Initially, Vimeo attempted to translate and preserve line counts with one LLM prompt but found this approach ineffective. The model struggled to optimize both fluency and structural timing simultaneously.
Research supports this difficulty: imposing strict format constraints on LLMs degrades reasoning quality, making models worse at both creativity and adherence to structure.
Consequently, Vimeo divided the pipeline into three distinct phases, allowing separate optimization for creative translation and timing compliance.
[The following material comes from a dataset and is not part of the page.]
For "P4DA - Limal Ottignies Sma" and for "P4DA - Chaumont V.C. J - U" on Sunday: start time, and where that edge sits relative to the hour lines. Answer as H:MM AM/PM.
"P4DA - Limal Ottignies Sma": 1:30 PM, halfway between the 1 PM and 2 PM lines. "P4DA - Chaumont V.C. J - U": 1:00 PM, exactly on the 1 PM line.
Before translation, the system groups source lines into logical segments of 3-5 lines to provide coherent context. Single isolated lines lack necessary context, while lengthy full transcripts can overwhelm and cause hallucinations.
The chunking algorithm ensures the LLM always receives complete thoughts to translate, improving both fidelity and contextual accuracy.
Each chunk is translated by the LLM without constraints on line count or structure, allowing natural handling of linguistic peculiarities such as German verb brackets or Japanese compression. The focus here is solely on translation quality and meaning.
The translated chunk undergoes a second LLM call focused entirely on structure. The prompt instructs it to segment the translation back into the same number of lines as the source, matching original timing.
Separating creativity and structure lets each phase excel at its respective task, with approximately 95% of chunks mapping perfectly on the first attempt.
While 95% accuracy is strong, Vimeo’s system supports millions of viewers across nine languages, making the remaining 5% critical to address.
Rather than expecting perfection, the system incorporates a correction loop. When mismatches occur (e.g., one translated line instead of two), it retries with explicit feedback for the LLM to refine its output. This loop resolves roughly a third of failures.
If necessary, a simpler LLM prompt focuses solely on line splitting without semantic constraints. Should the model still fail, rule-based algorithms provide final fallback by filling empty lines, duplicating text to pad shortfalls, or truncating excess lines.
This layered fallback ensures functional subtitles without blank screens, even if some phrases repeat or line splits occasionally feel awkward. Vimeo’s data indicate that 32% of failure corrections arise from the loop, with the rule-based method handling the remainder, ensuring a valid output for 100% of chunks.
This multi-pass architecture delivers effective subtitle translation with structural integrity, albeit with additional processing time (4-8%) and token cost (6-10%) compared to single-step methods. Nonetheless, it saves significant manual QA effort—around 20 hours per 1,000 videos—justifying the tradeoff at Vimeo’s scale.
Quality varies across languages due to fallback usage; structurally complex languages encounter more repeated phrases or line split artifacts. The system prioritizes continuous subtitle display over perfect quality, a deliberate product choice rather than technical inevitability.
Vimeo’s experience offers broader insights for integrating AI in products with structural constraints: first, separating creative from structural tasks optimizes outcomes; second, building robust fallback chains addresses inevitable errors; third, smarter AI demands more sophisticated infrastructure, a concept Vimeo terms the “infrastructure tax of intelligence.”
These principles are critical for anyone implementing Shopify BFCM readiness with Black Friday Cyber Monday scale testing, chaos engineering practices, capacity planning on Google Cloud multi-region setups, or managing edge network requests per minute.